A reputable breeder who has a litter and breeds for show dogs will always have some that are pets, and not show quality. They have the exact same "papers" as their littermates who could be champions. And most of these breeders will sell these puppies with limited registration. Which means they can't be shown or bred from, but must be altered.

I guess I am rambling, but I really don't understand the need for papers or the prestige of them if you are just looking for a family pet. You would be much farther ahead to look at a lot of litters and see the mom and other family members, hopefully the dad too. Maybe they kept a puppy from a previous breeding so you can see a sister/aunt grown up. If you like how the family looks, you will like how your puppy will turn out!  That's a much more accurate predictor than papers.

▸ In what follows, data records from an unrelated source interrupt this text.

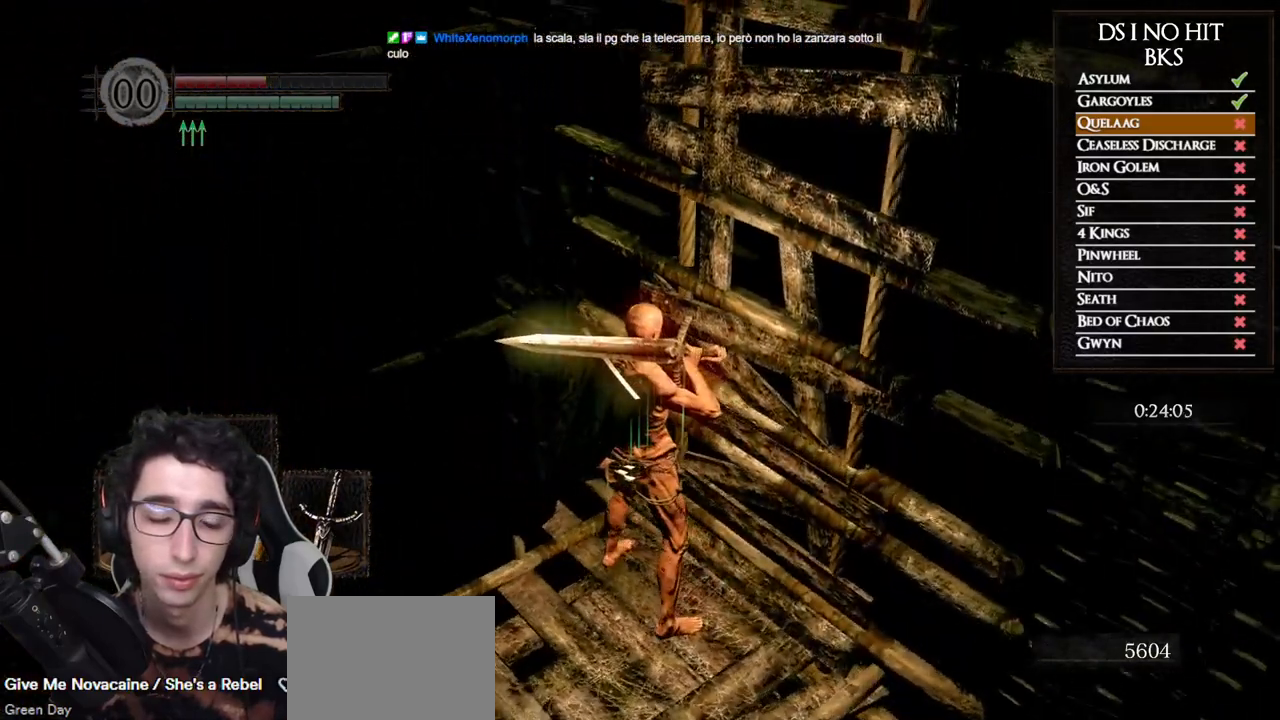
{"buttons": [], "left_stick": "center", "right_stick": "center", "events": [[33, "START", "down"], [167, "START", "up"], [217, "DPAD_RIGHT", "down"], [300, "DPAD_RIGHT", "up"], [350, "A", "down"], [400, "DPAD_RIGHT", "down"], [433, "A", "up"], [450, "DPAD_RIGHT", "up"]]}
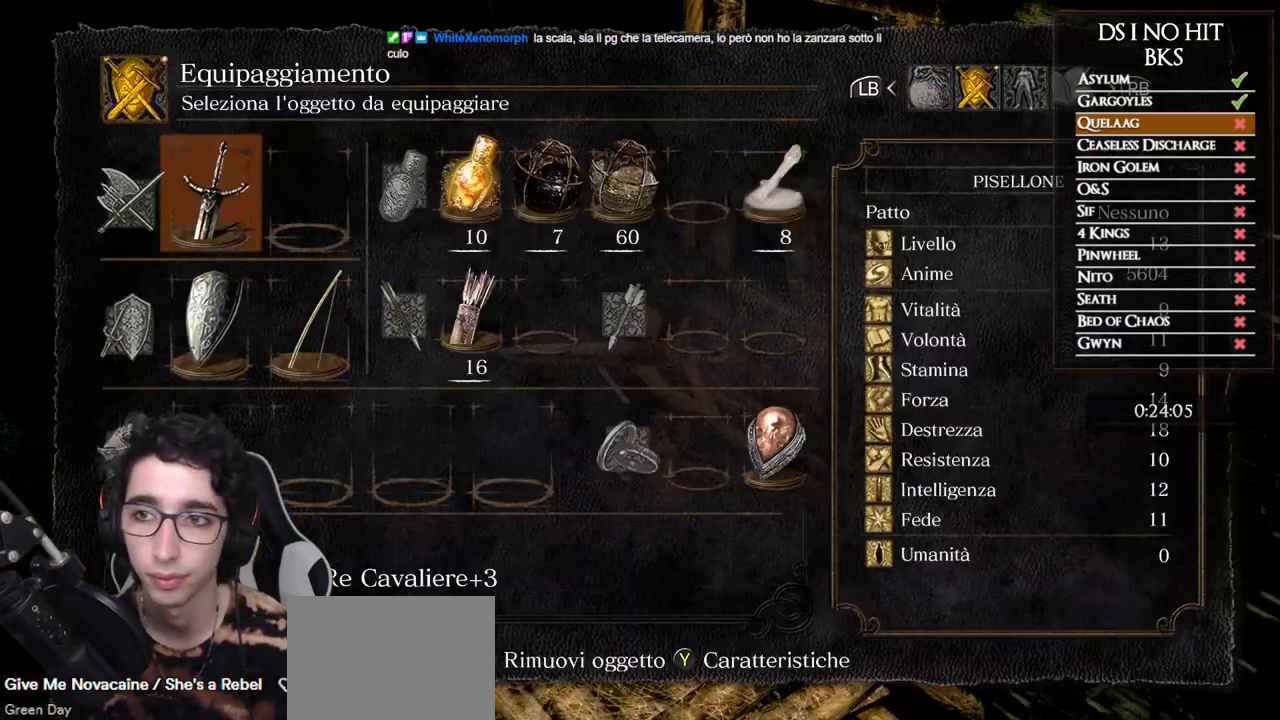
{"buttons": ["DPAD_RIGHT"], "left_stick": "center", "right_stick": "center", "events": [[17, "DPAD_RIGHT", "down"], [67, "DPAD_RIGHT", "up"], [133, "DPAD_RIGHT", "down"], [183, "DPAD_RIGHT", "up"], [250, "DPAD_RIGHT", "down"], [300, "DPAD_RIGHT", "up"], [383, "DPAD_RIGHT", "down"], [433, "DPAD_RIGHT", "up"], [500, "DPAD_RIGHT", "down"]]}
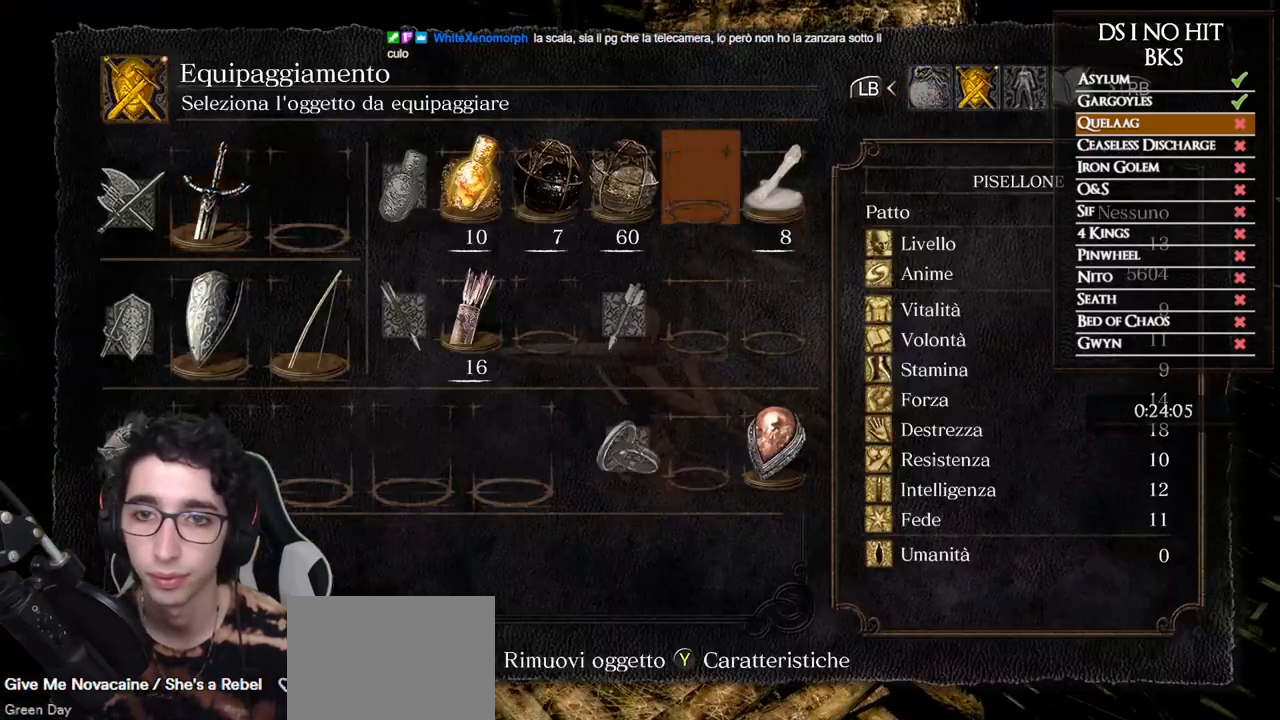
{"buttons": ["DPAD_DOWN"], "left_stick": "center", "right_stick": "center", "events": [[67, "DPAD_RIGHT", "up"], [117, "A", "down"], [200, "A", "up"], [467, "DPAD_DOWN", "down"]]}
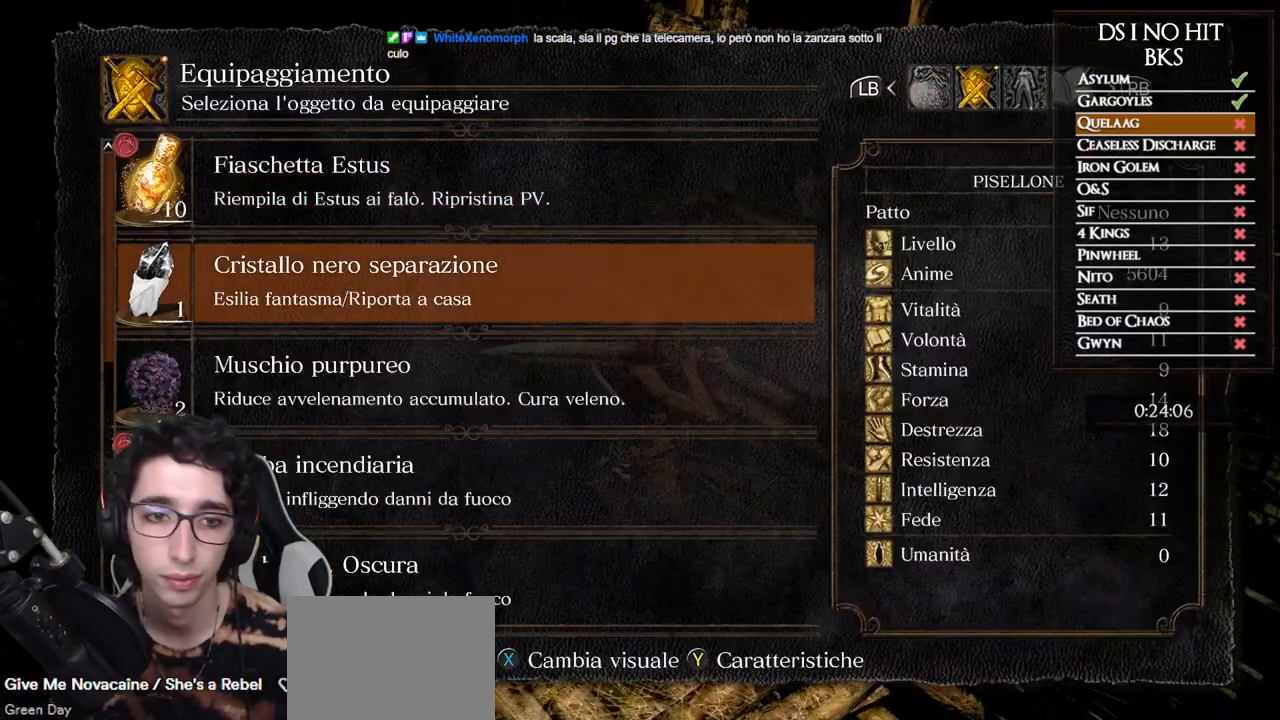
{"buttons": ["B"], "left_stick": "center", "right_stick": "center", "events": [[50, "DPAD_DOWN", "up"], [133, "DPAD_DOWN", "down"], [200, "DPAD_DOWN", "up"], [250, "A", "down"], [317, "A", "up"], [400, "B", "down"], [467, "B", "up"], [500, "B", "down"]]}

OH, and to go back to your original question... if you buy a dog without papers (AKC), then you won't be able to get them. They've got to come from the breeder, as AKC verifies the numbers, etc. on the parents. I don't know how other registries handle unregistered dogs, but if they are just looking at them and saying "yeah, they look purebred" and issuing papers, then I don't think that's worth much!

Brodysmom


----------



## Kioana (Mar 1, 2005)

you don't need papers but it's a something nice to have. Like i got the CKC papers for a few of my dogs that didn't have papers and I added there photo on the papers.

I framed them and plann to pplace them above there cage in thier room once i fix it up . so it's more for the owner but not needed.


----------



## freedomchis (Jul 28, 2007)

i agree with denise it cant be dont over here in uk at all if the parents arent registered then the pups cant be

but if you are only looking for a pet then why bother unless you want to breed or show the little one!!


----------